1.1 Verhouding Wet-Mulder en bestuursdwang

Wanneer een voertuig fout geparkeerd staat en wegsleepwaardig is, zijn er in principe twee naast elkaar bestaande manieren om hiertegen op te treden. Allereerst door politie en justitie op grond van de Wet administratiefrechtelijke handhaving verkeersvoorschriften (Wet-Mulder) via het opmaken van een procesverbaal.

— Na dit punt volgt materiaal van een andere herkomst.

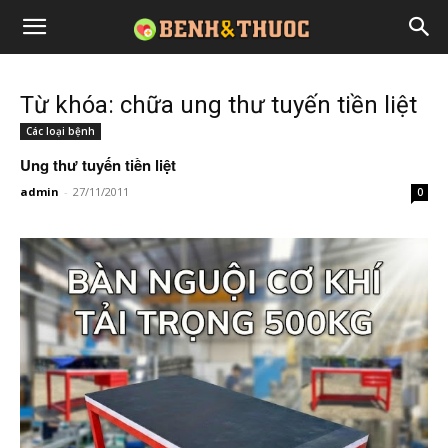
Từ khóa: chữa ung thư tuyến tiền liệt
Các loại bệnh
Ung thư tuyến tiền liệt
admin
-
27/11/2011
0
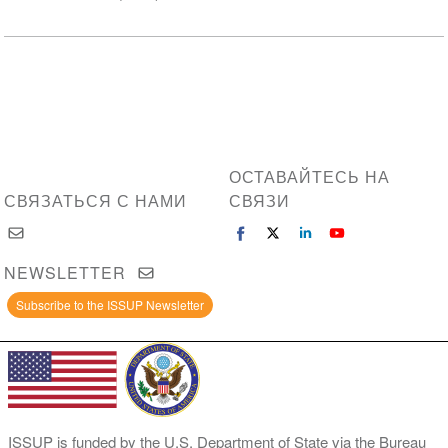
ОСТАВАЙТЕСЬ НА
СВЯЗАТЬСЯ С НАМИ
СВЯЗИ
NEWSLETTER
Subscribe to the ISSUP Newsletter
ISSUP is funded by the U.S. Department of State via the Bureau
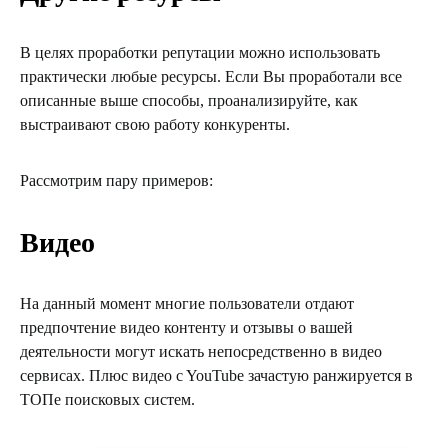
В целях проработки репутации можно использовать
практически любые ресурсы. Если Вы проработали все
описанные выше способы, проанализируйте, как
выстраивают свою работу конкуренты.
Рассмотрим пару примеров:
Видео
На данный момент многие пользователи отдают
предпочтение видео контенту и отзывы о вашей
деятельности могут искать непосредственно в видео
сервисах. Плюс видео c YouTube зачастую ранжируется в
ТОПе поисковых систем.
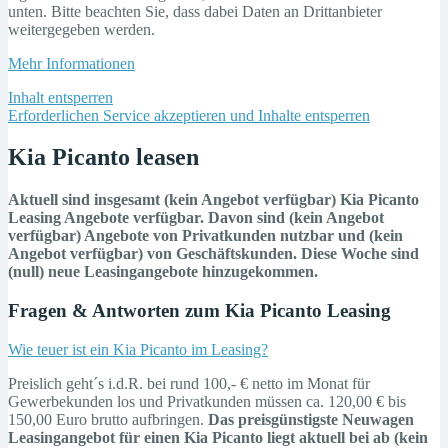
unten. Bitte beachten Sie, dass dabei Daten an Drittanbieter
weitergegeben werden.
Mehr Informationen
Inhalt entsperren
Erforderlichen Service akzeptieren und Inhalte entsperren
Kia Picanto leasen
Aktuell sind insgesamt (kein Angebot verfügbar) Kia Picanto
Leasing Angebote verfügbar. Davon sind (kein Angebot
verfügbar) Angebote von Privatkunden nutzbar und (kein
Angebot verfügbar) von Geschäftskunden. Diese Woche sind
(null) neue Leasingangebote hinzugekommen.
Fragen & Antworten zum Kia Picanto Leasing
Wie teuer ist ein Kia Picanto im Leasing?
Preislich geht´s i.d.R. bei rund 100,- € netto im Monat für
Gewerbekunden los und Privatkunden müssen ca. 120,00 € bis
150,00 Euro brutto aufbringen.
Das preisgünstigste Neuwagen
Leasingangebot für einen Kia Picanto liegt aktuell bei ab (kein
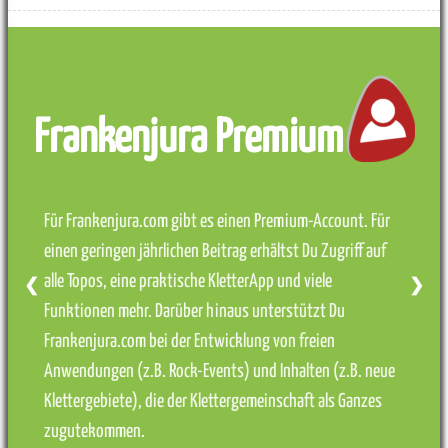
Frankenjura Premium
Für Frankenjura.com gibt es einen Premium-Account. Für
einen geringen jährlichen Beitrag erhältst Du Zugriff auf
alle Topos, eine praktische KletterApp und viele
❮
❯
Funktionen mehr. Darüber hinaus unterstützt Du
Frankenjura.com bei der Entwicklung von freien
Anwendungen (z.B. Rock-Events) und Inhalten (z.B. neue
Klettergebiete), die der Klettergemeinschaft als Ganzes
zugutekommen.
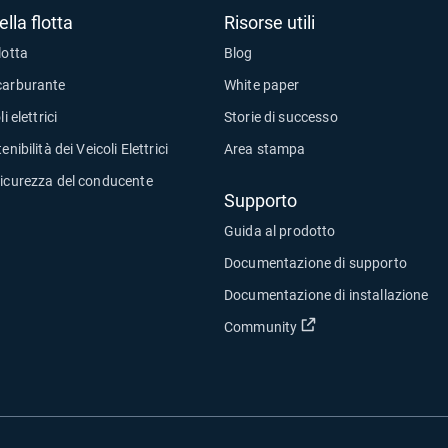
lla flotta
Risorse utili
lotta
Blog
carburante
White paper
i elettrici
Storie di successo
enibilità dei Veicoli Elettrici
Area stampa
sicurezza del conducente
Supporto
Guida al prodotto
Documentazione di supporto
Documentazione di installazione
Apri in una nuova fin
Community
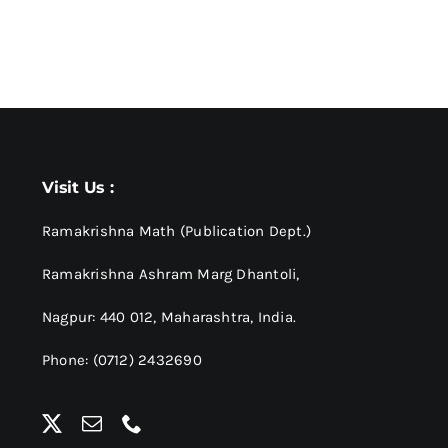
Visit Us :
Ramakrishna Math (Publication Dept.)
Ramakrishna Ashram Marg Dhantoli,
Nagpur: 440 012,
Maharashtra, India.
Phone: (0712) 2432690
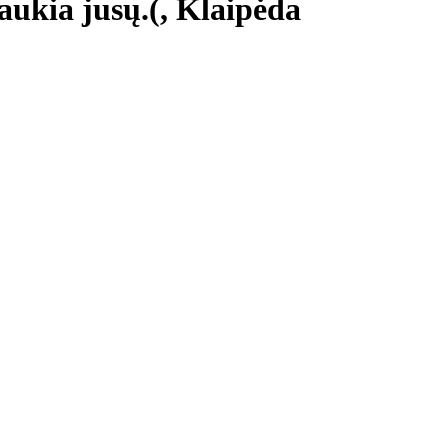
aukia jusų.(, Klaipėda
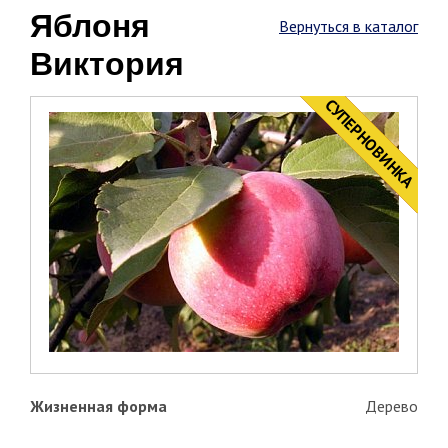
Яблоня
Вернуться в каталог
Виктория
CУПЕРНОВИНКА
НОВИНКА
Жизненная форма
Дерево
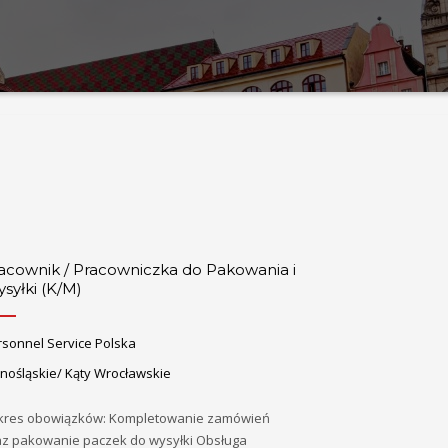
acownik / Pracowniczka do Pakowania i
syłki (K/M)
rsonnel Service Polska
nośląskie/ Kąty Wrocławskie
kres obowiązków: Kompletowanie zamówień
az pakowanie paczek do wysyłki Obsługa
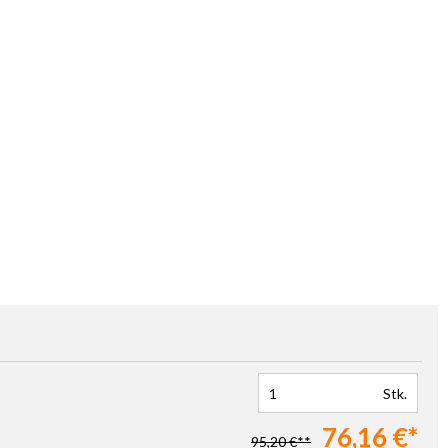
Stk.
76,16 €*
95,20 €**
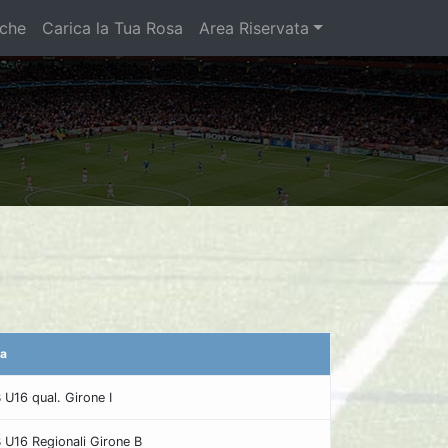
iche
Carica la Tua Rosa
Area Riservata
ia
B U16 qual. Girone I
fB U16 Regionali Girone B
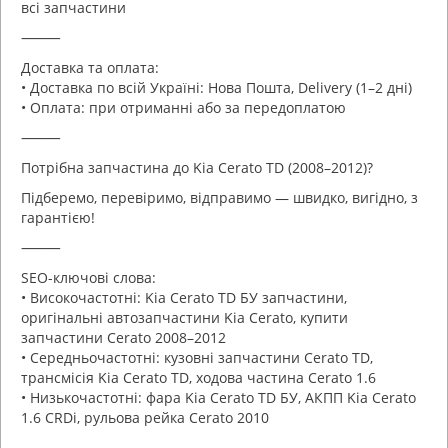
всі запчастини
⸻
Доставка та оплата:
• Доставка по всій Україні: Нова Пошта, Delivery (1–2 дні)
• Оплата: при отриманні або за передоплатою
⸻
Потрібна запчастина до Kia Cerato TD (2008–2012)?
Підберемо, перевіримо, відправимо — швидко, вигідно, з
гарантією!
⸻
SEO-ключові слова:
• Високочастотні: Kia Cerato TD БУ запчастини,
оригінальні автозапчастини Kia Cerato, купити
запчастини Cerato 2008–2012
• Середньочастотні: кузовні запчастини Cerato TD,
трансмісія Kia Cerato TD, ходова частина Cerato 1.6
• Низькочастотні: фара Kia Cerato TD БУ, АКПП Kia Cerato
1.6 CRDi, рульова рейка Cerato 2010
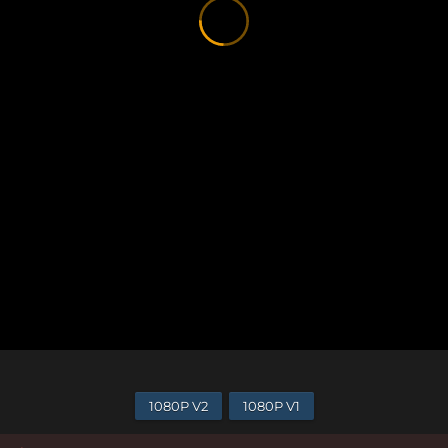
1080P V2
1080P V1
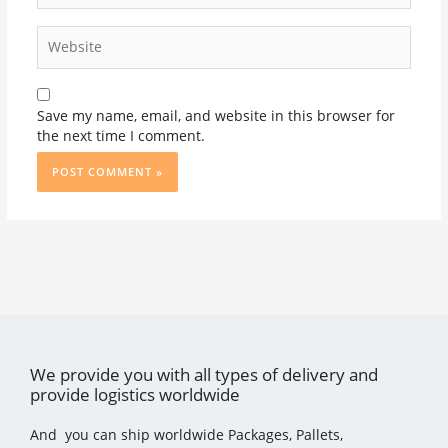
Website
Save my name, email, and website in this browser for
the next time I comment.
We provide you with all types of delivery and
provide logistics worldwide
And you can ship worldwide Packages, Pallets,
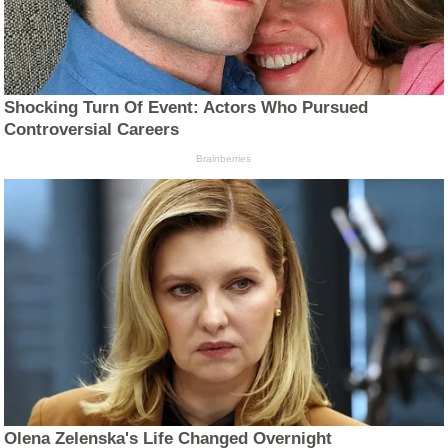
Shocking Turn Of Event: Actors Who Pursued
Controversial Careers
Brainberries
Olena Zelenska's Life Changed Overnight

Daarnaast door het uitvoeren van bestuursdwang (lees: het laten wegslepen en bewaren van dat voertuig) door het college van burgemeester en wethouders. Vanzelfsprekend is het wel noodzakelijk om de geconstateerde parkeerovertreding zo goed mogelijk vast te leggen wanneer alleen gebruik wordt gemaakt van de bestuursdwangbevoegdheid. Voor eventuele latere bezwaar-.en beroepsprocedures op grond van de Awb is het verstandig de geconstateerde parkeerovertreding zo goed mogelijk vast te leggen In een schriftelijk document en bij voorkeur vergezeld te laten gaan van een foto die de feitelijke situatie weergeeft.

1.2 Artikel 170 e. v.

 

In de Wegenverkeerswet 1994 is het kader aangegeven waarbinnen het college van burgemeester en wethouders gebruik kan maken van zijn bevoegdheid tot het wegslepen van voertuigen. Hoewel de bevoegdheid tot het wegslepen van voertuigen in de wet is neergelegd, kan het college pas goed van deze bevoegdheid gebruikmaken wanneer de gemeenteraad in een verordening nadere regels heeft gesteld over de toepassing van deze bevoegdheid, zoals in artikel 173, tweede lid van de wet wordt voorgeschreven. In deze verordening dienen in elk geval regels te worden gesteld over:

1. de aanwijzing van de plaats(en) waar de weggesleepte voertuigen worden bewaard;

2. de berekening van de kosten die verbonden zijn aan de uitvoering van het wegslepen en bewaren van voertuigen;

3.  de eventuele aanwijzing van wegen en weggedeelten waar op grond van artikel 170, eerste lid, onder c WVW 1994 voertuigen mogen worden weggesleept.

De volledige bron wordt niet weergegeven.